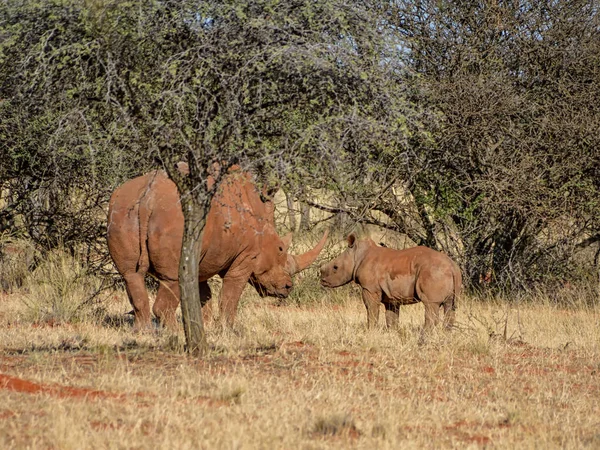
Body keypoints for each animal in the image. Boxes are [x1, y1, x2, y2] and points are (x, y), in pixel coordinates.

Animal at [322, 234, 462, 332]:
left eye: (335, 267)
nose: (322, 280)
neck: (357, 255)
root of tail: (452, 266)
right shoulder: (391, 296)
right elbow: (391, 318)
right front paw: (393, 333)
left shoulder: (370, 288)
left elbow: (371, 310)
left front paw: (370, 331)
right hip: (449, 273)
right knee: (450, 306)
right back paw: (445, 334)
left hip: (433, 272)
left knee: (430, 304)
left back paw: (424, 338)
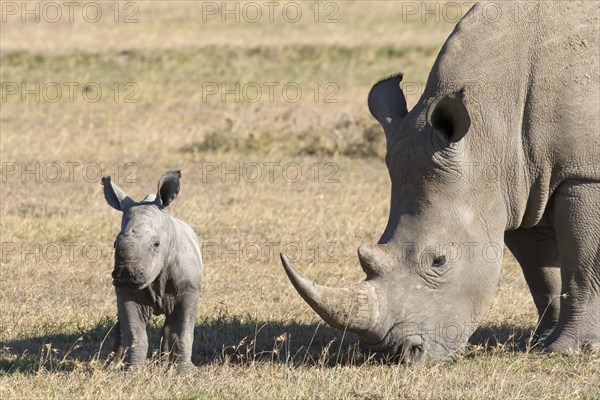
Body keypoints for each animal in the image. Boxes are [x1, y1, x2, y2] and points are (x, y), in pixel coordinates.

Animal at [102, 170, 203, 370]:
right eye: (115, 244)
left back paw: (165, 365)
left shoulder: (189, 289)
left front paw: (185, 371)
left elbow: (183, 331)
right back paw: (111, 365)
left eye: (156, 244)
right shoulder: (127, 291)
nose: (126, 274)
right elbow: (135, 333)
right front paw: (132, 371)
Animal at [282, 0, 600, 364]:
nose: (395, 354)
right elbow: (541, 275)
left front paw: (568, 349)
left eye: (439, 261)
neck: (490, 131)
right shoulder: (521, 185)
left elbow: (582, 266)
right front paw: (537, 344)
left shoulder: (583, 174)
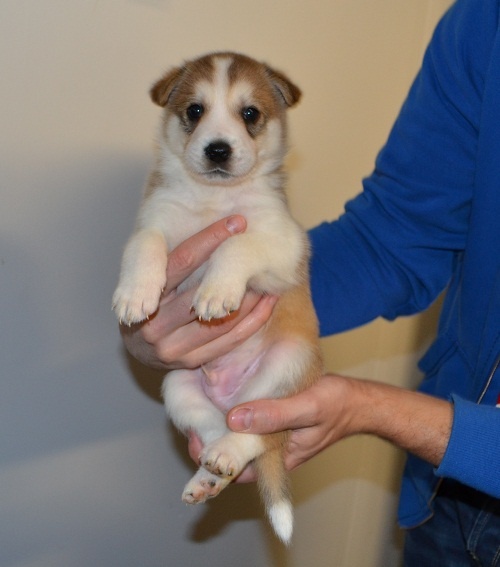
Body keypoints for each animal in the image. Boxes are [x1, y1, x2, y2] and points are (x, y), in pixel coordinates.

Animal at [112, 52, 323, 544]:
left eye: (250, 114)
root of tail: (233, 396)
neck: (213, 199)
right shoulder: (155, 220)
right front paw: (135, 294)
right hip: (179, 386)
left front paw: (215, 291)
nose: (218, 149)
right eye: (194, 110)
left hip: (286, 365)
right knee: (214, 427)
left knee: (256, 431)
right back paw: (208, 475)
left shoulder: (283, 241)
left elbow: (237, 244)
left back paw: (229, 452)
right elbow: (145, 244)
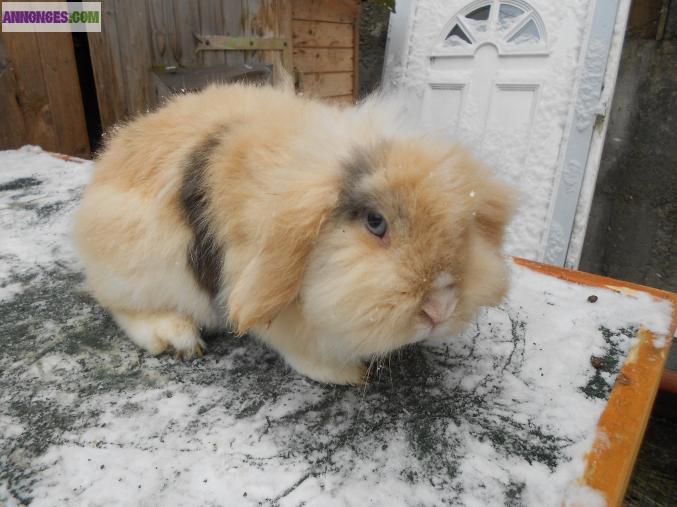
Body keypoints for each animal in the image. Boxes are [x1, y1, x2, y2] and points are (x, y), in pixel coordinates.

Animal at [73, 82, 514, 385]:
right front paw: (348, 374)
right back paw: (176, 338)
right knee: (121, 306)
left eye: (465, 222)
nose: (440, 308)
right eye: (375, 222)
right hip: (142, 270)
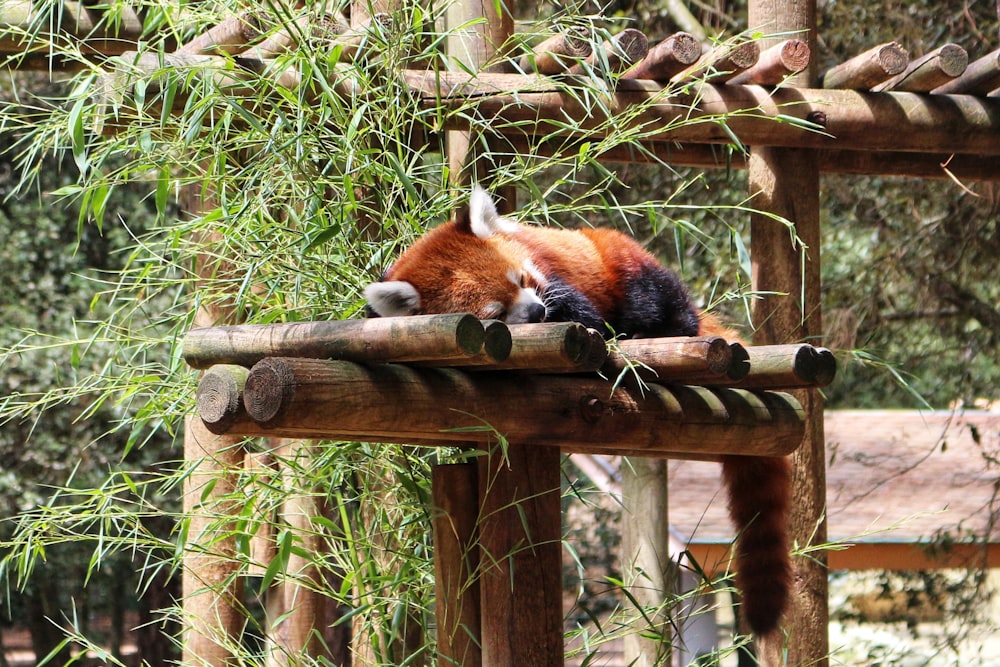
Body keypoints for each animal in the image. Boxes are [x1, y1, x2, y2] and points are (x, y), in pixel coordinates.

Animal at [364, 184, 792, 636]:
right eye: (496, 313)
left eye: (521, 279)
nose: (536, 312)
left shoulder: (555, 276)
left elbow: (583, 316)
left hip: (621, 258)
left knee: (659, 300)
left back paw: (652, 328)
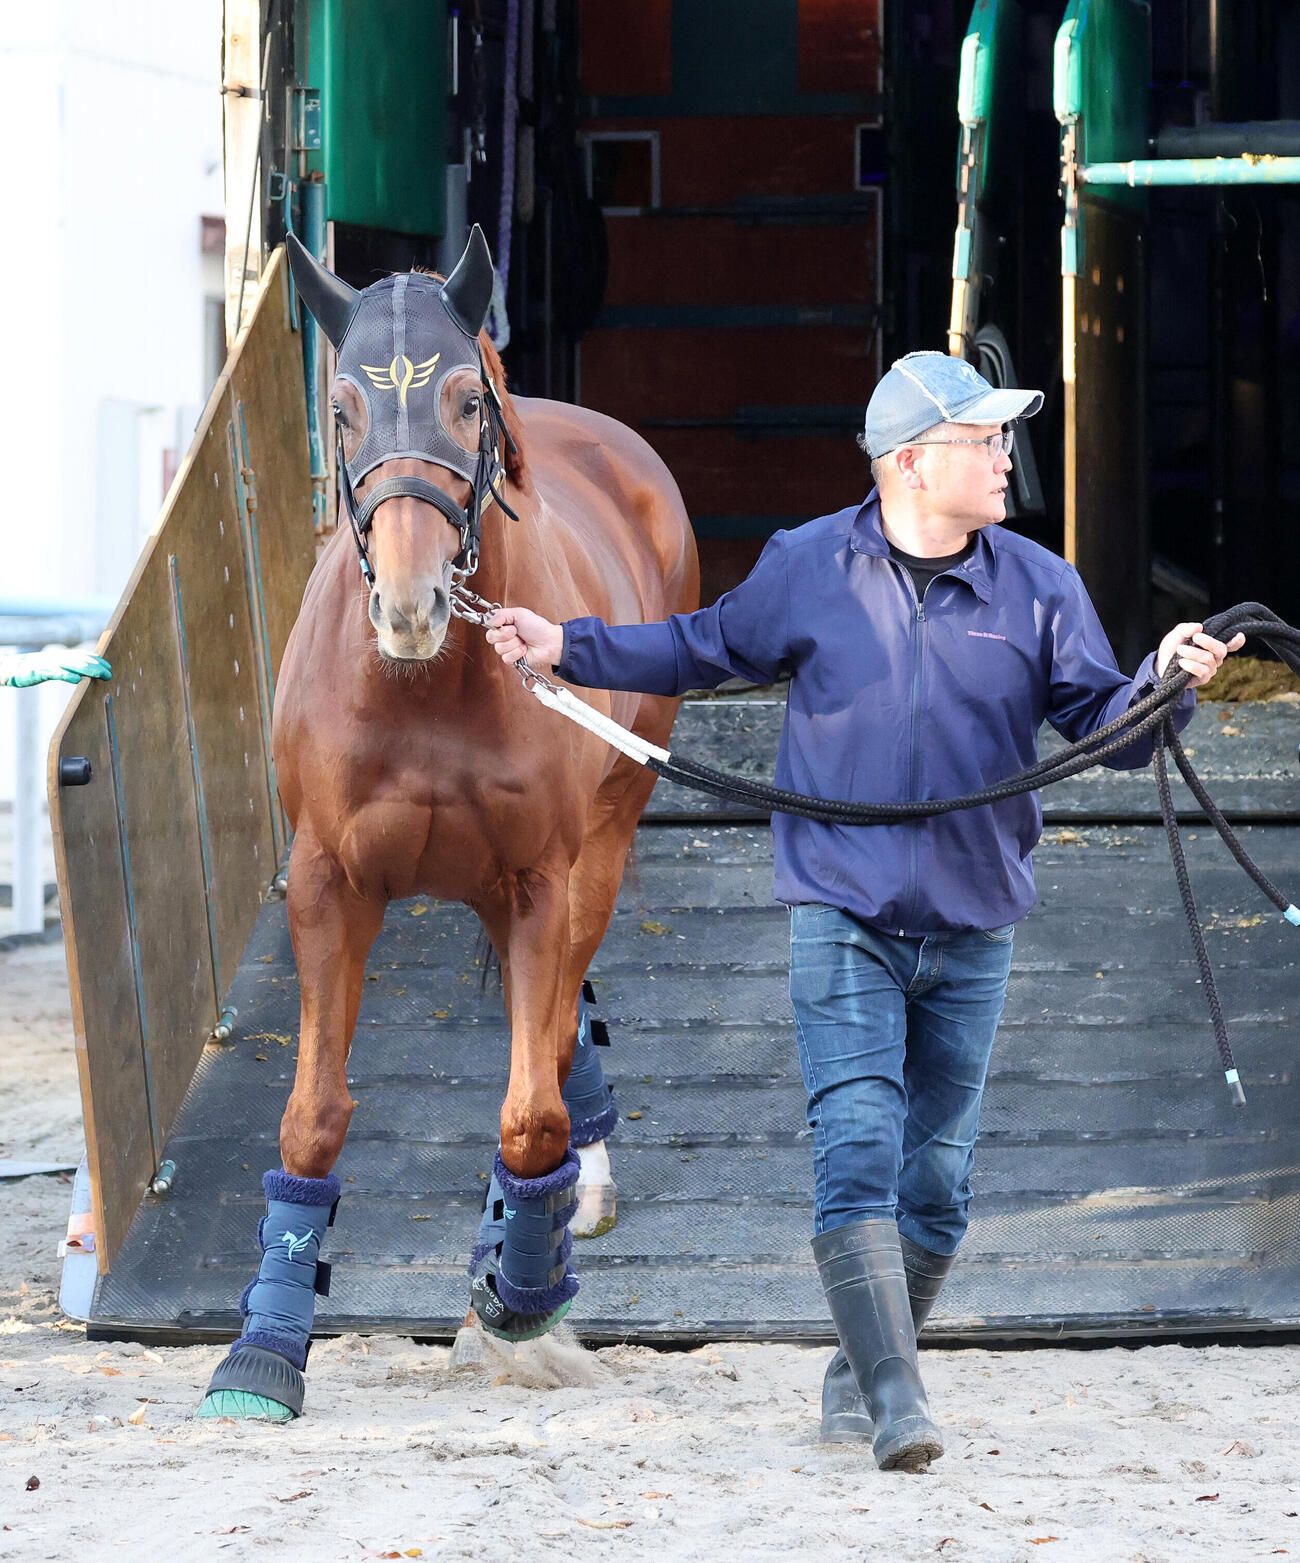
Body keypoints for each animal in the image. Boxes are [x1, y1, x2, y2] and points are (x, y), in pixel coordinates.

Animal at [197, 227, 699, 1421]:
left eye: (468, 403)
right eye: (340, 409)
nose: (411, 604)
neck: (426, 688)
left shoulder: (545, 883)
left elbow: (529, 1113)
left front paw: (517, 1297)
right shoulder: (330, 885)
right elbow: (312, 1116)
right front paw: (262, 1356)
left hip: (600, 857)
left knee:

● ● ● ● ●

Please restate all of the listing above word for word, with no pictures.

* [Task response]:
Body keypoints for each animal in the image. Boxes are [x1, y1, x2, y2] and points are (x, y), in pixel coordinates.

Animal at [322, 234, 462, 332]:
left eye: (335, 267)
nose: (322, 280)
neck: (357, 255)
root of tail: (452, 266)
right shoulder: (391, 296)
right elbow: (391, 318)
right front paw: (393, 333)
left shoulder: (370, 288)
left elbow: (371, 310)
left front paw: (370, 331)
right hip: (449, 273)
right knee: (450, 306)
right back paw: (445, 334)
left hip: (433, 272)
left knee: (430, 304)
left back paw: (424, 338)
Body keypoints for each animal in the image. Boxes are [x1, y1, x2, y2] and points are (x, y), in pixel coordinates.

Animal at [102, 170, 203, 370]:
right eye: (115, 244)
left back paw: (165, 365)
left shoulder: (189, 289)
left front paw: (185, 371)
left elbow: (183, 331)
right back paw: (111, 365)
left eye: (156, 244)
right shoulder: (127, 291)
nose: (126, 274)
right elbow: (135, 333)
right front paw: (132, 371)
Animal at [282, 0, 600, 364]:
nose: (395, 354)
right elbow: (541, 275)
left front paw: (568, 349)
left eye: (439, 261)
neck: (490, 131)
right shoulder: (521, 185)
left elbow: (582, 266)
right front paw: (537, 344)
left shoulder: (583, 174)
Body keypoints for each animal in the image. Boxes are [x1, y1, x2, y2] and points are (x, y), in pixel coordinates.

Animal at [112, 52, 323, 544]:
left eye: (250, 114)
root of tail: (233, 396)
neck: (213, 199)
right shoulder: (155, 220)
right front paw: (135, 294)
right hip: (179, 386)
left front paw: (215, 291)
nose: (218, 149)
right eye: (194, 110)
left hip: (286, 365)
right knee: (214, 427)
left knee: (256, 431)
right back paw: (208, 475)
left shoulder: (283, 241)
left elbow: (237, 244)
left back paw: (229, 452)
right elbow: (145, 244)
Body keypoints for each animal in the image. Boxes are [x1, y1, x2, y2] and points are (x, y), in pixel coordinates.

Animal at [73, 82, 514, 385]:
right front paw: (348, 374)
right back paw: (176, 338)
right knee: (121, 306)
left eye: (465, 222)
nose: (440, 308)
right eye: (375, 222)
right hip: (142, 270)
Body keypoints for each animal in the image. Boxes are [x1, y1, x2, y2] and points are (x, y), in pixel coordinates.

Animal at [364, 184, 792, 636]:
right eye: (496, 313)
left eye: (521, 279)
nose: (536, 312)
left shoulder: (555, 276)
left elbow: (583, 316)
left hip: (621, 258)
left knee: (659, 300)
left back paw: (652, 328)
Body keypoints for each animal in the image. Boxes are [x1, y1, x2, y2] and points are (x, y), in pixel coordinates.

Animal at [197, 227, 699, 1421]:
left eye: (468, 403)
right eye: (340, 409)
nose: (411, 604)
neck: (426, 688)
left shoulder: (545, 883)
left elbow: (529, 1113)
left front paw: (517, 1297)
right shoulder: (330, 885)
right elbow: (312, 1116)
right front paw: (262, 1356)
left hip: (600, 857)
left knee:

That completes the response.